The strongest pull in At Home's top 10 is Lane Bryant at 0.89 — a women's apparel retailer, not another home goods store — and no other Home Goods and Furnishings entity appears anywhere in the top 10.
The shape is broad: scores run from 0.89 down to 0.81 across ten neighbors with no sharp drop-off, and the neighbor set spans six distinct categories. The subcategory mix tells the real story. Apparel accounts for two slots — Lane Bryant (0.89, Women's Apparel) and Jared The Galleria of Jewelry (0.83, Jewelry and Accessories) — while Automotive contributes two more: Maintenance & Repair Services (0.85) and Batteries Plus Bulbs (0.82).
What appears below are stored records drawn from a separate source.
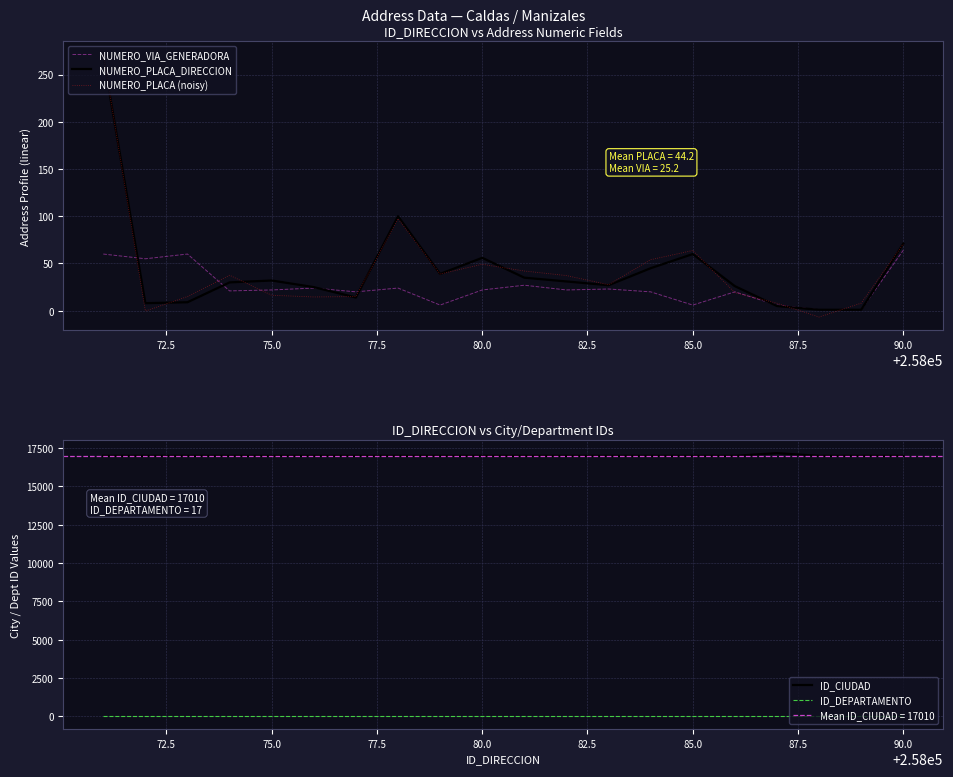

What is the minimum value for NUMERO_PLACA (noisy)?

-6.7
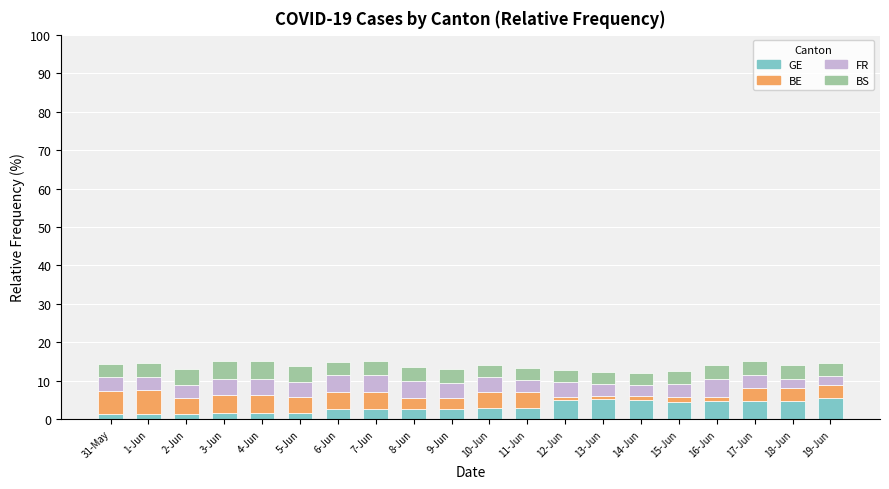

What is the maximum value for GE?

5.6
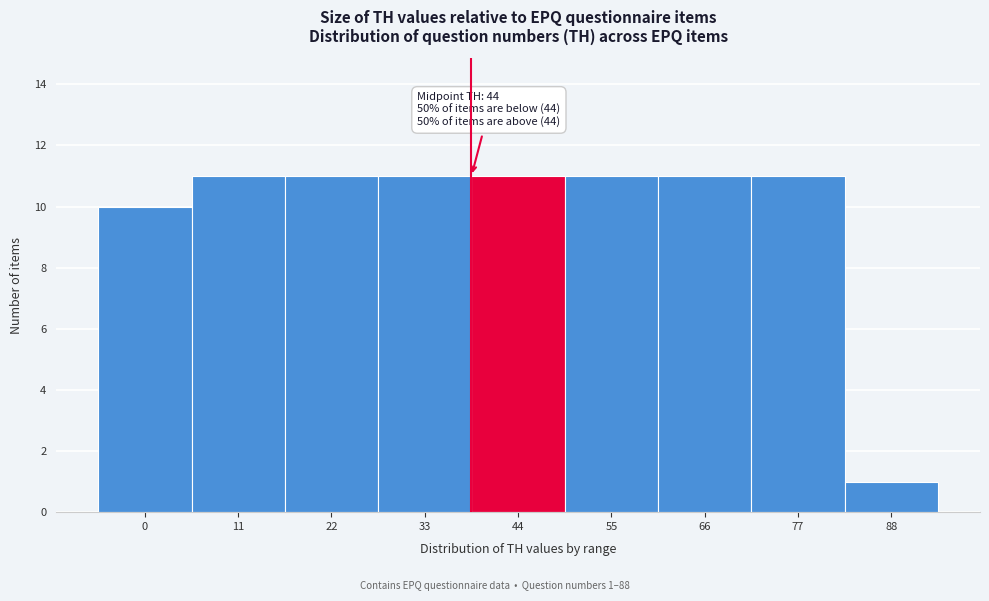

Reading left to right, what are all the values shown in this chart?

10	11	11	11	11	11	11	11	1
The remaining six neighbors are drawn from Entertainment Centers (Urban Air Trampoline Park, 0.84), Thrift Stores (Plato's Closet, 0.82), Hobbies Gifts and Crafts (Kirkland's, 0.82), Pet Care (Camp Bow Wow, 0.82), Hair Salons (Hair Cuttery, 0.81), and QSR (Chick-fil-A, 0.81). This is a cross-kind pattern in full: the audience that shops At Home looks compositionally like the audiences of automotive service shops, women's clothing retailers, family entertainment venues, and quick-service restaurants — not like the audiences of other home goods or furniture stores.
The breadth and category diversity of these neighbors point to an audience defined less by a single retail vertical than by a wide set of everyday, family-oriented consumption habits.